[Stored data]
BEGIN

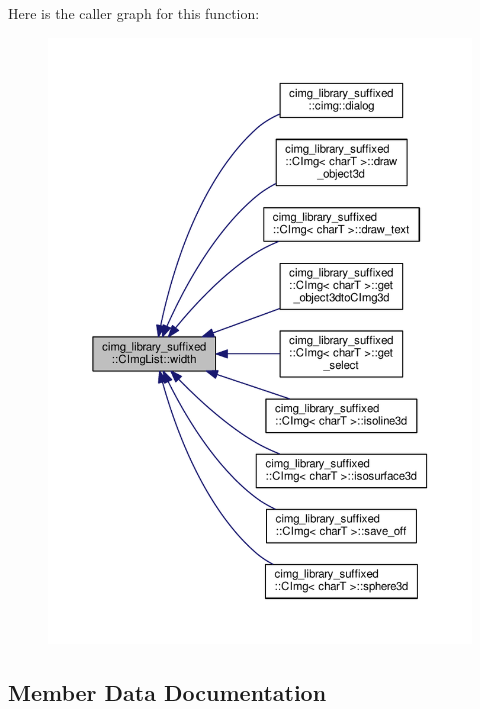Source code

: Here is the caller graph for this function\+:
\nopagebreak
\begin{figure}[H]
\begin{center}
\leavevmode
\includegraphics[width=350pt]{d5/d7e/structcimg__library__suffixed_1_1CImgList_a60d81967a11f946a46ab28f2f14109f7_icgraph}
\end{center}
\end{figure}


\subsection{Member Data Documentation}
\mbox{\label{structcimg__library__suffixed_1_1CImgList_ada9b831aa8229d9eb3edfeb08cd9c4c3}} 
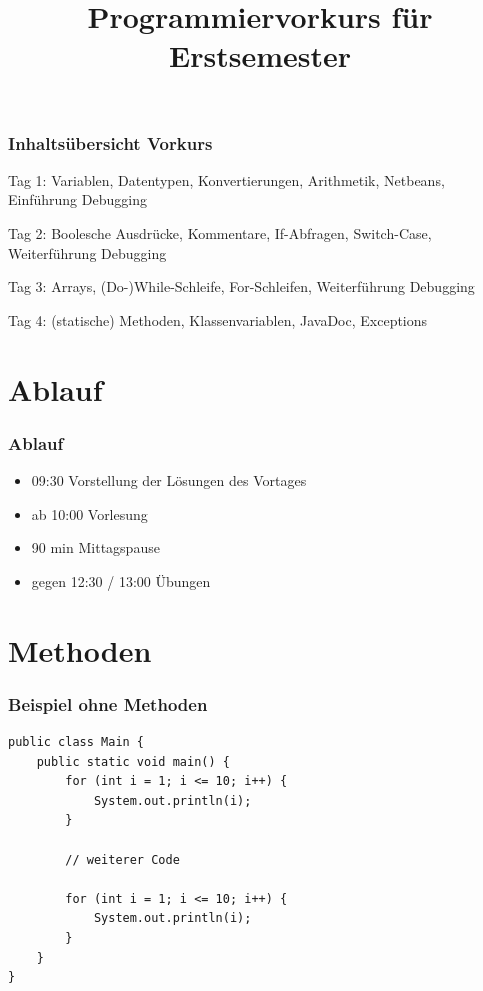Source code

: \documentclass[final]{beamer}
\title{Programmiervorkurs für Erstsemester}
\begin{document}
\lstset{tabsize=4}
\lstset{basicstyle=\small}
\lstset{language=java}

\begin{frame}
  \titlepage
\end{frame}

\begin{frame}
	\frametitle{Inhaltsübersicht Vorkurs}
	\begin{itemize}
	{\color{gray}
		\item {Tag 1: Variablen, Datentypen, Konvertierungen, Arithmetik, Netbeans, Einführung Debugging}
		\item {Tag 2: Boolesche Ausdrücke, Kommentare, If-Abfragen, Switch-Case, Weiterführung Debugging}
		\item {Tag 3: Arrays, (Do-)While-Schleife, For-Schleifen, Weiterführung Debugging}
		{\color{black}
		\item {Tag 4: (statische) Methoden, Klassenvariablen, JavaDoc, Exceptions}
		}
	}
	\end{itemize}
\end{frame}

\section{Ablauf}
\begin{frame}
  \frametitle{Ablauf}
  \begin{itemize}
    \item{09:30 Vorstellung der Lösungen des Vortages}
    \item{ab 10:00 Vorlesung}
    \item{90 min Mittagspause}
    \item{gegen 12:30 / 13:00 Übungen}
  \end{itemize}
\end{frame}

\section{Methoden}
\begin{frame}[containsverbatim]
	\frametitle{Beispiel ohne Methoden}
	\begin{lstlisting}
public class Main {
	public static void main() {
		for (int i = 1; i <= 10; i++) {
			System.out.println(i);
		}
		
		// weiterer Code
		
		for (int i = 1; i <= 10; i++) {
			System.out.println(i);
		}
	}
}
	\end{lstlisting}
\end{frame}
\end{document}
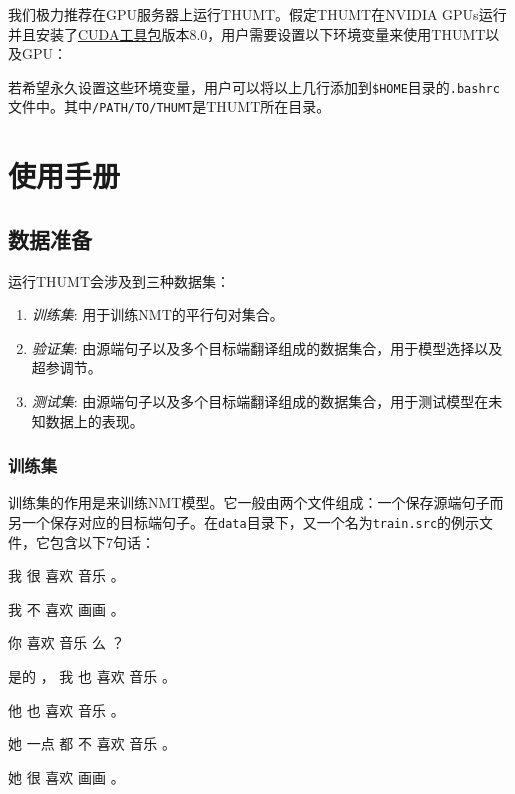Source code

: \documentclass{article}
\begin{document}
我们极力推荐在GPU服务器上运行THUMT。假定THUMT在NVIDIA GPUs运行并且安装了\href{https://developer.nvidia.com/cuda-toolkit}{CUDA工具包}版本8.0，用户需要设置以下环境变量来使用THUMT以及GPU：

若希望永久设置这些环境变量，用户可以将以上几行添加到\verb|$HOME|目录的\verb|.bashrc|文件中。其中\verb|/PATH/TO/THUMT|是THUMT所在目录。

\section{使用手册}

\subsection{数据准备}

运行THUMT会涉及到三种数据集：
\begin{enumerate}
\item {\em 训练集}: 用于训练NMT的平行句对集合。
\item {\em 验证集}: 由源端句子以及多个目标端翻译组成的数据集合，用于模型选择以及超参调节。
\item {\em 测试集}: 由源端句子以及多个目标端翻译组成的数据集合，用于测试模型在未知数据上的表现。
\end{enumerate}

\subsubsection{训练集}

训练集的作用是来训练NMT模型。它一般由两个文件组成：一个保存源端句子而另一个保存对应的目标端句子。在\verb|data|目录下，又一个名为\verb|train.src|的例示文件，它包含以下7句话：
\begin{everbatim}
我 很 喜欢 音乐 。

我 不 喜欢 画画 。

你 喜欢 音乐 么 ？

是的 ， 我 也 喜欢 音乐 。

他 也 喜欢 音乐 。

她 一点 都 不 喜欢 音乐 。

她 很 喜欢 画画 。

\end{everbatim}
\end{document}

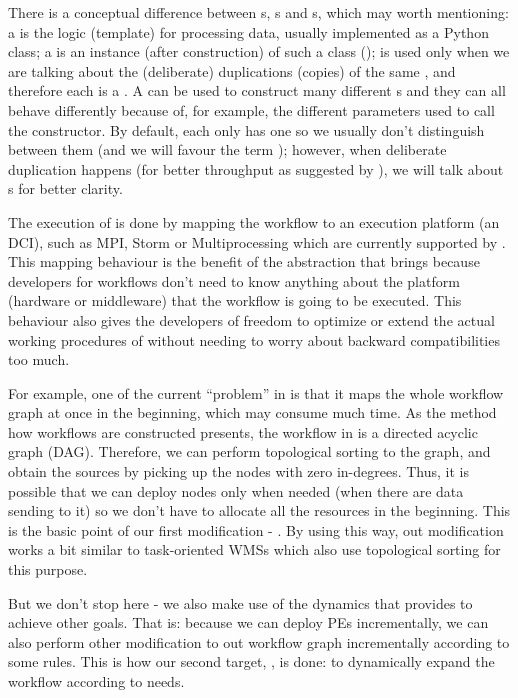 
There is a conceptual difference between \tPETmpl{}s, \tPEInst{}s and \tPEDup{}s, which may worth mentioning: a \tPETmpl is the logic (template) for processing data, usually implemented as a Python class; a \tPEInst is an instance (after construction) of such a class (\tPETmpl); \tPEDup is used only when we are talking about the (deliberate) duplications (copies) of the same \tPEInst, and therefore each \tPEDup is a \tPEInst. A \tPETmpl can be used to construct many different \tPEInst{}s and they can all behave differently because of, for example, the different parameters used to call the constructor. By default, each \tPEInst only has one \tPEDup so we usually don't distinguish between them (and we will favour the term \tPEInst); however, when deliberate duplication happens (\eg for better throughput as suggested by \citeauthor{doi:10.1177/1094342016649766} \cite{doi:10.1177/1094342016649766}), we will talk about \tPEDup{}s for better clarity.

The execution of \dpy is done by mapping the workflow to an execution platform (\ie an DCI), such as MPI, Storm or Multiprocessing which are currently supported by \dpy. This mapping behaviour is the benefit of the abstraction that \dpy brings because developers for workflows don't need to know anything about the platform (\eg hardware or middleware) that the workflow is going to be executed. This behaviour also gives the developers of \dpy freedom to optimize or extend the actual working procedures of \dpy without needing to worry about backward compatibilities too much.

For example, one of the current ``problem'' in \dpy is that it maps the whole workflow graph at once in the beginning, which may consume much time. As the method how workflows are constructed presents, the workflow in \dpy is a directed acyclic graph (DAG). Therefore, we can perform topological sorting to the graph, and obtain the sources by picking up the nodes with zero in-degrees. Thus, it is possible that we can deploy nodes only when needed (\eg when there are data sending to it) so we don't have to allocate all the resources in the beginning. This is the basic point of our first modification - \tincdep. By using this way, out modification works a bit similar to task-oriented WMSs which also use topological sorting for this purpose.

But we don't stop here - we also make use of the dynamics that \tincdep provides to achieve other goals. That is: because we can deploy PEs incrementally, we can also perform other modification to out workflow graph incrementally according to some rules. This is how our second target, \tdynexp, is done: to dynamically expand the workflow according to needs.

END

[TO DO] Could you retype every record exactly, leaving the pictures out?

[RESULT]
Source code

: Here is the caller graph for this function\+:
\nopagebreak
\begin{figure}[H]
\begin{center}
\leavevmode
\includegraphics[width=350pt]{d5/d7e/structcimg__library__suffixed_1_1CImgList_a60d81967a11f946a46ab28f2f14109f7_icgraph}
\end{center}
\end{figure}


\subsection{Member Data Documentation}
\mbox{\label{structcimg__library__suffixed_1_1CImgList_ada9b831aa8229d9eb3edfeb08cd9c4c3}} 
Source code

: \documentclass[final]{beamer}
\title{Programmiervorkurs für Erstsemester}
\begin{document}
\lstset{tabsize=4}
\lstset{basicstyle=\small}
\lstset{language=java}

\begin{frame}
  \titlepage
\end{frame}

\begin{frame}
	\frametitle{Inhaltsübersicht Vorkurs}
	\begin{itemize}
	{\color{gray}
		\item {Tag 1: Variablen, Datentypen, Konvertierungen, Arithmetik, Netbeans, Einführung Debugging}
		\item {Tag 2: Boolesche Ausdrücke, Kommentare, If-Abfragen, Switch-Case, Weiterführung Debugging}
		\item {Tag 3: Arrays, (Do-)While-Schleife, For-Schleifen, Weiterführung Debugging}
		{\color{black}
		\item {Tag 4: (statische) Methoden, Klassenvariablen, JavaDoc, Exceptions}
		}
	}
	\end{itemize}
\end{frame}

\section{Ablauf}
\begin{frame}
  \frametitle{Ablauf}
  \begin{itemize}
    \item{09:30 Vorstellung der Lösungen des Vortages}
    \item{ab 10:00 Vorlesung}
    \item{90 min Mittagspause}
    \item{gegen 12:30 / 13:00 Übungen}
  \end{itemize}
\end{frame}

\section{Methoden}
\begin{frame}[containsverbatim]
	\frametitle{Beispiel ohne Methoden}
	\begin{lstlisting}
public class Main {
	public static void main() {
		for (int i = 1; i <= 10; i++) {
			System.out.println(i);
		}
		
		// weiterer Code
		
		for (int i = 1; i <= 10; i++) {
			System.out.println(i);
		}
	}
}
	\end{lstlisting}
\end{frame}
\end{document}
Source code

: \documentclass{article}
\begin{document}
我们极力推荐在GPU服务器上运行THUMT。假定THUMT在NVIDIA GPUs运行并且安装了\href{https://developer.nvidia.com/cuda-toolkit}{CUDA工具包}版本8.0，用户需要设置以下环境变量来使用THUMT以及GPU：

若希望永久设置这些环境变量，用户可以将以上几行添加到\verb|$HOME|目录的\verb|.bashrc|文件中。其中\verb|/PATH/TO/THUMT|是THUMT所在目录。

\section{使用手册}

\subsection{数据准备}

运行THUMT会涉及到三种数据集：
\begin{enumerate}
\item {\em 训练集}: 用于训练NMT的平行句对集合。
\item {\em 验证集}: 由源端句子以及多个目标端翻译组成的数据集合，用于模型选择以及超参调节。
\item {\em 测试集}: 由源端句子以及多个目标端翻译组成的数据集合，用于测试模型在未知数据上的表现。
\end{enumerate}

\subsubsection{训练集}

训练集的作用是来训练NMT模型。它一般由两个文件组成：一个保存源端句子而另一个保存对应的目标端句子。在\verb|data|目录下，又一个名为\verb|train.src|的例示文件，它包含以下7句话：
\begin{everbatim}
我 很 喜欢 音乐 。

我 不 喜欢 画画 。

你 喜欢 音乐 么 ？

是的 ， 我 也 喜欢 音乐 。

他 也 喜欢 音乐 。

她 一点 都 不 喜欢 音乐 。

她 很 喜欢 画画 。

\end{everbatim}
\end{document}

There is a conceptual difference between \tPETmpl{}s, \tPEInst{}s and \tPEDup{}s, which may worth mentioning: a \tPETmpl is the logic (template) for processing data, usually implemented as a Python class; a \tPEInst is an instance (after construction) of such a class (\tPETmpl); \tPEDup is used only when we are talking about the (deliberate) duplications (copies) of the same \tPEInst, and therefore each \tPEDup is a \tPEInst. A \tPETmpl can be used to construct many different \tPEInst{}s and they can all behave differently because of, for example, the different parameters used to call the constructor. By default, each \tPEInst only has one \tPEDup so we usually don't distinguish between them (and we will favour the term \tPEInst); however, when deliberate duplication happens (\eg for better throughput as suggested by \citeauthor{doi:10.1177/1094342016649766} \cite{doi:10.1177/1094342016649766}), we will talk about \tPEDup{}s for better clarity.

The execution of \dpy is done by mapping the workflow to an execution platform (\ie an DCI), such as MPI, Storm or Multiprocessing which are currently supported by \dpy. This mapping behaviour is the benefit of the abstraction that \dpy brings because developers for workflows don't need to know anything about the platform (\eg hardware or middleware) that the workflow is going to be executed. This behaviour also gives the developers of \dpy freedom to optimize or extend the actual working procedures of \dpy without needing to worry about backward compatibilities too much.

For example, one of the current ``problem'' in \dpy is that it maps the whole workflow graph at once in the beginning, which may consume much time. As the method how workflows are constructed presents, the workflow in \dpy is a directed acyclic graph (DAG). Therefore, we can perform topological sorting to the graph, and obtain the sources by picking up the nodes with zero in-degrees. Thus, it is possible that we can deploy nodes only when needed (\eg when there are data sending to it) so we don't have to allocate all the resources in the beginning. This is the basic point of our first modification - \tincdep. By using this way, out modification works a bit similar to task-oriented WMSs which also use topological sorting for this purpose.

But we don't stop here - we also make use of the dynamics that \tincdep provides to achieve other goals. That is: because we can deploy PEs incrementally, we can also perform other modification to out workflow graph incrementally according to some rules. This is how our second target, \tdynexp, is done: to dynamically expand the workflow according to needs.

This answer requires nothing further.